These days, it's harder and harder for people to get into the Christmas spirit. Maybe because the season once reserved to celebrate the birth of Jesus is no longer the December show-stopper but just another item in the round-the-clock daily news cycle.
And the biggest non-Christmas news stories wouldn't make anyone happy unless they are sporting a Grinch suit and love to fill stockings with lumps of coal.
Or fill city streets with piles of trash. Case in point: the cranky kids manning the trenches at the latest Occupy Wherever protest.
The Occupy movement began on Wall Street, allegedly as a way to protest greedy bankers who took government bailouts and then committed economic adultery by continuing to make money for their clients and themselves.
And recent reports show things were even worse than originally reported. In addition to boatloads of highly-publicized bailout money, the nation's six biggest banks also received billions in undisclosed funds, according to recent reports by Bloomberg News.
The big surprise, though, was what the bankers did with their "secret" billions. They didn't buy bigger yachts, order Beluga caviar by the bucket or upgrade the executive washrooms. Instead, the banks used their windfall to raise the salaries of mid-level managers.
Thanks to taxpayers, the average salary at those six banks is now a whopping $126,342 per year.
Shocking. Horrible. Hideous, you say. Why, the bankers at the six biggest banks are now earning twice as much as their small bank counterparts. By the way, average private sector American workers now earn a paltry $50,046 per annum.
Talk about greed. Those top-tier bankers are so rich that only one group in America makes more.
Who? Federal government employees.
Even after their recent raises, those evil bankers still earn $27 per year LESS than federal government employees, whose average pay is $126,369.

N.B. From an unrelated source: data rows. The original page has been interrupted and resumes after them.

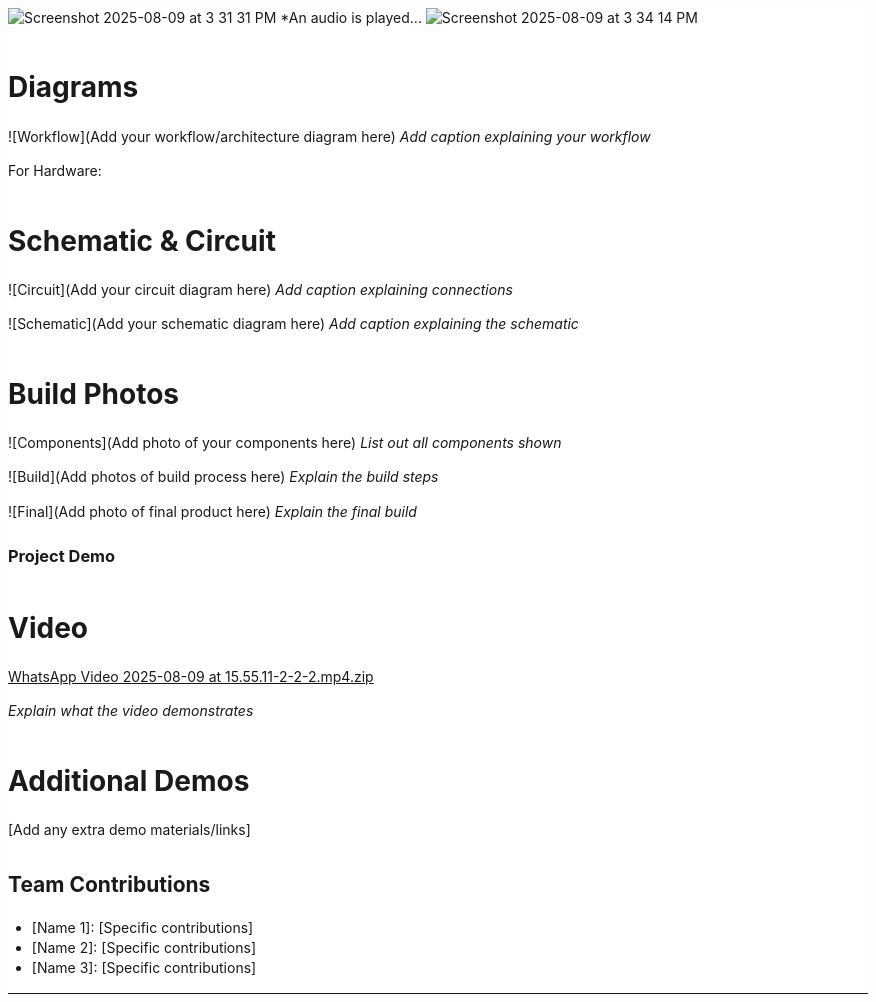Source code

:<img width="731" height="932" alt="Screenshot 2025-08-09 at 3 31 31 PM" src="https://github.com/user-attachments/assets/67b598ba-ba48-4a37-b021-2e75662b3980" />
*An audio is played...

<img width="724" height="980" alt="Screenshot 2025-08-09 at 3 34 14 PM" src="https://github.com/user-attachments/assets/c4b2f191-a68f-4d1a-b500-3301e2494a1c" />



# Diagrams
![Workflow](Add your workflow/architecture diagram here)
*Add caption explaining your workflow*

For Hardware:

# Schematic & Circuit
![Circuit](Add your circuit diagram here)
*Add caption explaining connections*

![Schematic](Add your schematic diagram here)
*Add caption explaining the schematic*

# Build Photos
![Components](Add photo of your components here)
*List out all components shown*

![Build](Add photos of build process here)
*Explain the build steps*

![Final](Add photo of final product here)
*Explain the final build*

### Project Demo
# Video
[WhatsApp Video 2025-08-09 at 15.55.11-2-2-2.mp4.zip](https://github.com/user-attachments/files/21697485/WhatsApp.Video.2025-08-09.at.15.55.11-2-2-2.mp4.zip)

*Explain what the video demonstrates*

# Additional Demos
[Add any extra demo materials/links]

## Team Contributions
- [Name 1]: [Specific contributions]
- [Name 2]: [Specific contributions]
- [Name 3]: [Specific contributions]

---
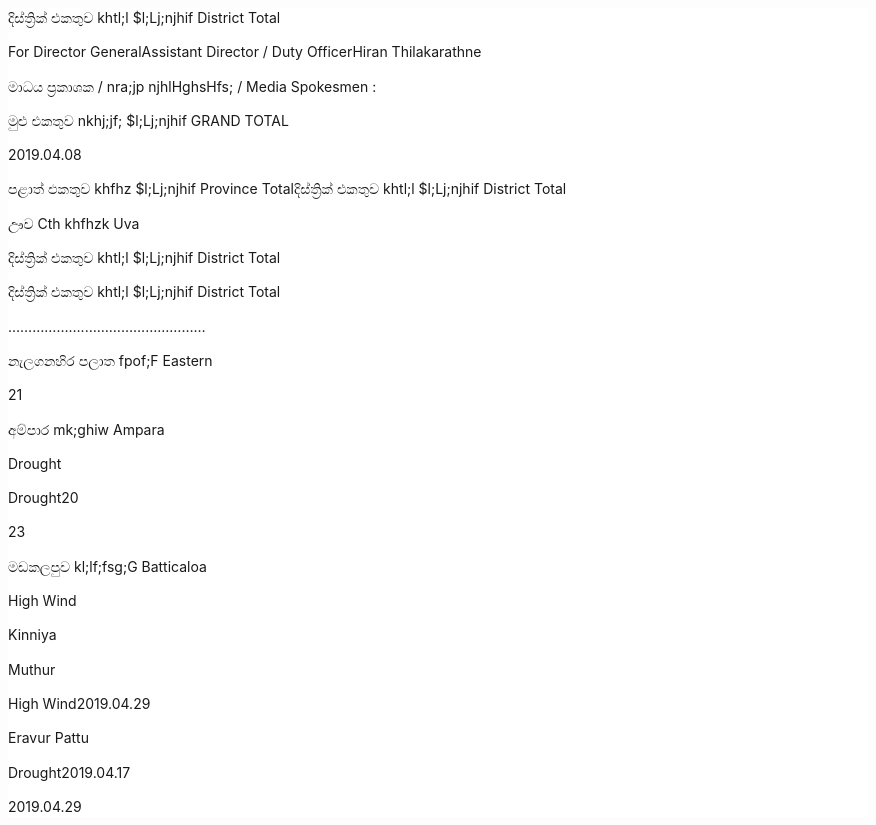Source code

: දිස්ත්‍රික් එකතුව khtl;l $l;Lj;njhif District Total

For Director GeneralAssistant Director / Duty OfficerHiran Thilakarathne

මාධය ප්‍රකාශක / nra;jp njhlHghsHfs; / Media Spokesmen :

මුළු එකතුව nkhj;jf; $l;Lj;njhif GRAND TOTAL

2019.04.08

පළාත් ඵකතුව khfhz $l;Lj;njhif Province Totalදිස්ත්‍රික් එකතුව khtl;l $l;Lj;njhif District Total

ඌව Cth khfhzk Uva

දිස්ත්‍රික් එකතුව khtl;l $l;Lj;njhif District Total

දිස්ත්‍රික් එකතුව khtl;l $l;Lj;njhif District Total

……………….…………………………

නැලගනහිර පලාත fpof;F Eastern

21

අම්පාර mk;ghiw Ampara

Drought

Drought20

23

මඩකලපුව kl;lf;fsg;G Batticaloa

High Wind

Kinniya

Muthur

High Wind2019.04.29

Eravur Pattu

Drought2019.04.17

2019.04.29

If the Occupiers are smart, they'll abandon Wall Street, dash off to D.C. and demand government jobs, which offer a holiday/sick leave/personal leave package that allows workers to spend weeks each year Occupying Something without risking the slightest injury to their income.
Maybe that's a lesson Occupiers were never taught by brilliant "educators" like former Philadelphia schools chief Arlene Ackerman.
Right now, Ackerman should be having the Merriest Christmas ever. Mostly because she's not wasting her time in the classroom.
Ackerman was fired last August for lousy performance, but she's not singing "Blue Christmas." Maybe the $950,000 severance buyout she received for doing a lousy job keeps those holiday blues at bay.
That doesn't mean things are perfect. Most people who just got paid almost a million bucks for doing a bad job would be breaking out the champagne. Ackerman isn't. Instead of celebrating her good fortune, Ackerman is moaning about her economic plight.
She decided she couldn't scrape by on a million bucks and has just applied for state unemployment benefits. Chances are good she'll collect her $573 weekly check since the School Reform Commission that fired her agreed not to contest any future unemployment claims by Ackerman.
Who says educators aren't smart? Anyone bright enough to scam $950 grand from a public school system for poor performance deserves a plaque in the moocher's hall of fame. Not to mention a nice Christmas present. And it's a good bet Santa will deliver.
Ackerman may collect unemployment for a short time, but you can bet that someone with her scholastic credentials will soon be snapped up for an executive position at the U.S. Department of Education.